• WORK INSTRUCTION
Please reproduce all the records exactly while leaving out their pictures.

[Records from a data source]

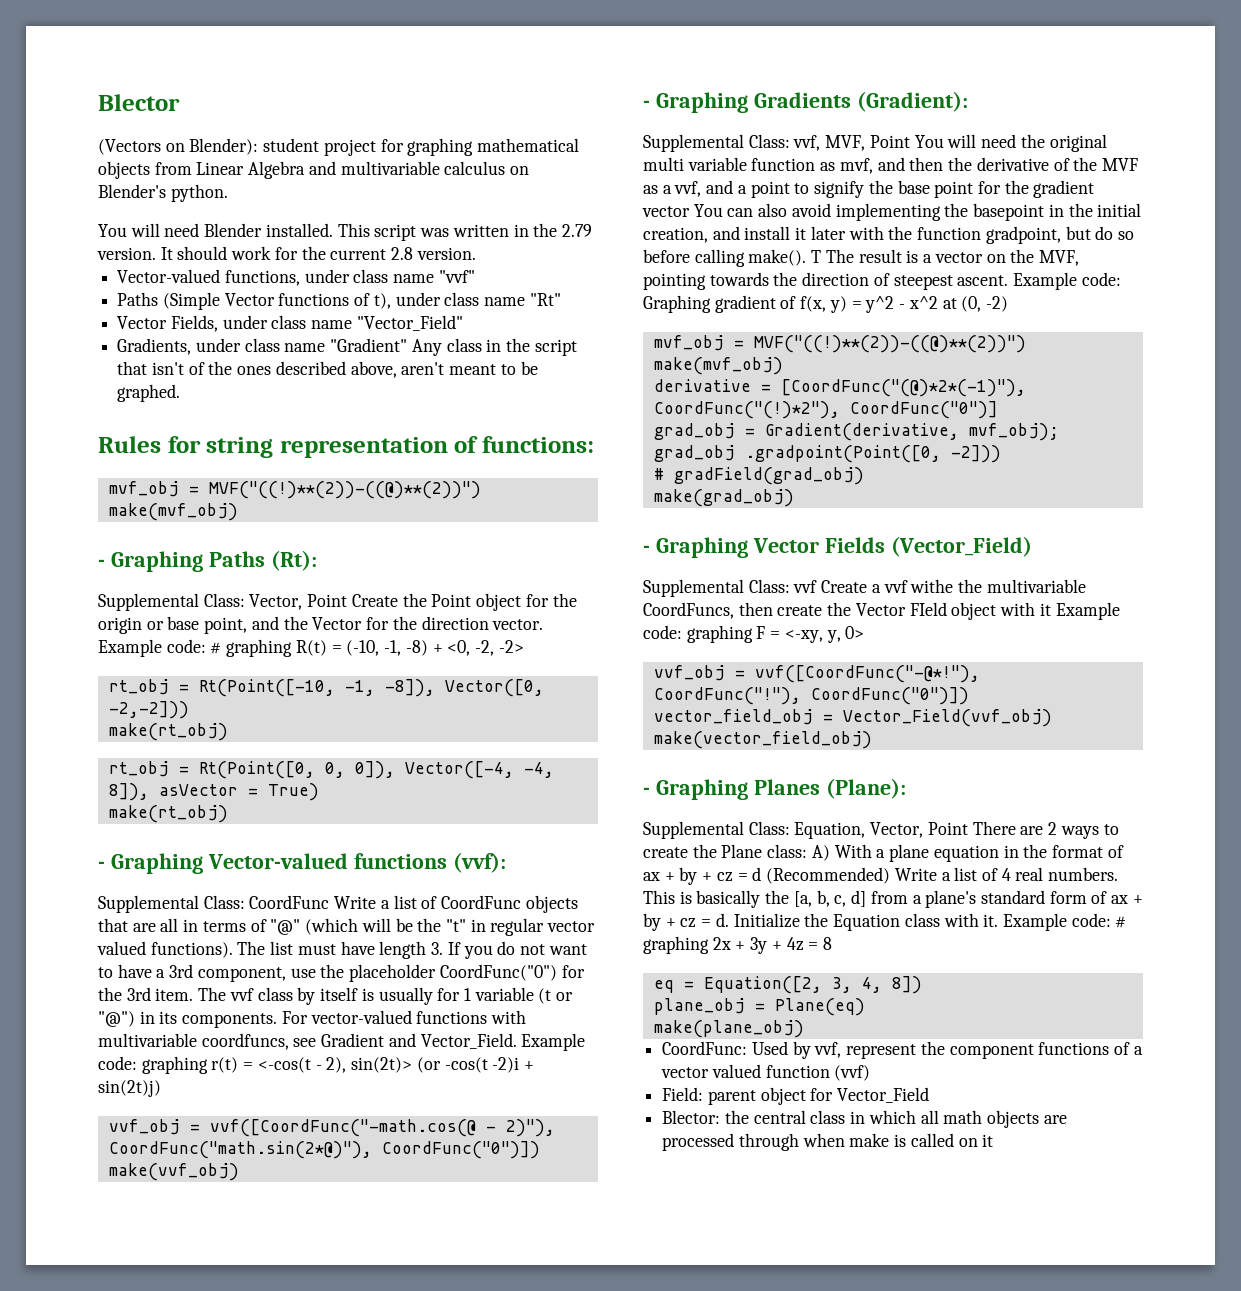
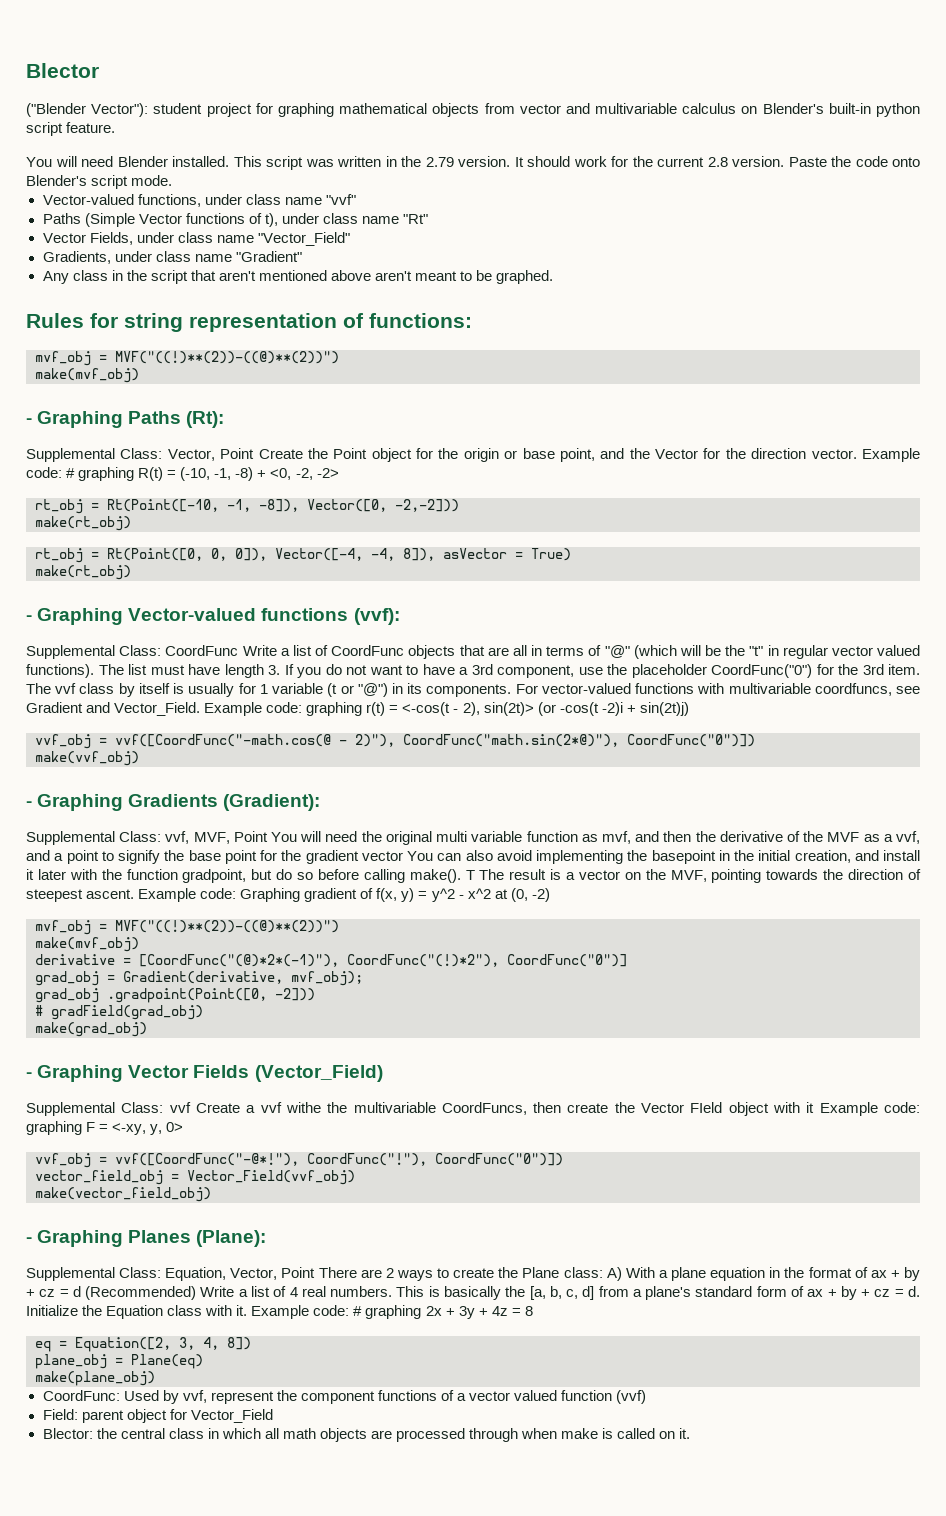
[98,138,259,155] (Vectors on Blender): -> [26,103,149,117] ("Blender Vector"):
[196,161,306,179] Linear Algebra -> [519,104,561,114] vector
[170,184,228,202] python. -> [828,103,920,117] [26,122,116,136] built-in python script feature.
(476, 253) none -> [788,156,920,167] [26,175,173,189] Paste the code onto Blender's script mode.
(408, 345) none -> (302, 256) //
[151,361,397,378] isn't of the ones described above, -> [218,270,371,281] aren't mentioned above
[982,1134,994,1147] it -> [679,1428,691,1439] it.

• RESPONSE TO THE EXERCISE
[98,138,259,155] (Vectors on Blender): -> [26,103,149,117] ("Blender Vector"):
[196,161,306,179] Linear Algebra -> [519,104,561,114] vector
[170,184,228,202] python. -> [828,103,920,117] [26,122,116,136] built-in python script feature.
(476, 253) none -> [788,156,920,167] [26,175,173,189] Paste the code onto Blender's script mode.
(408, 345) none -> (302, 256) //
[151,361,397,378] isn't of the ones described above, -> [218,270,371,281] aren't mentioned above
[982,1134,994,1147] it -> [679,1428,691,1439] it.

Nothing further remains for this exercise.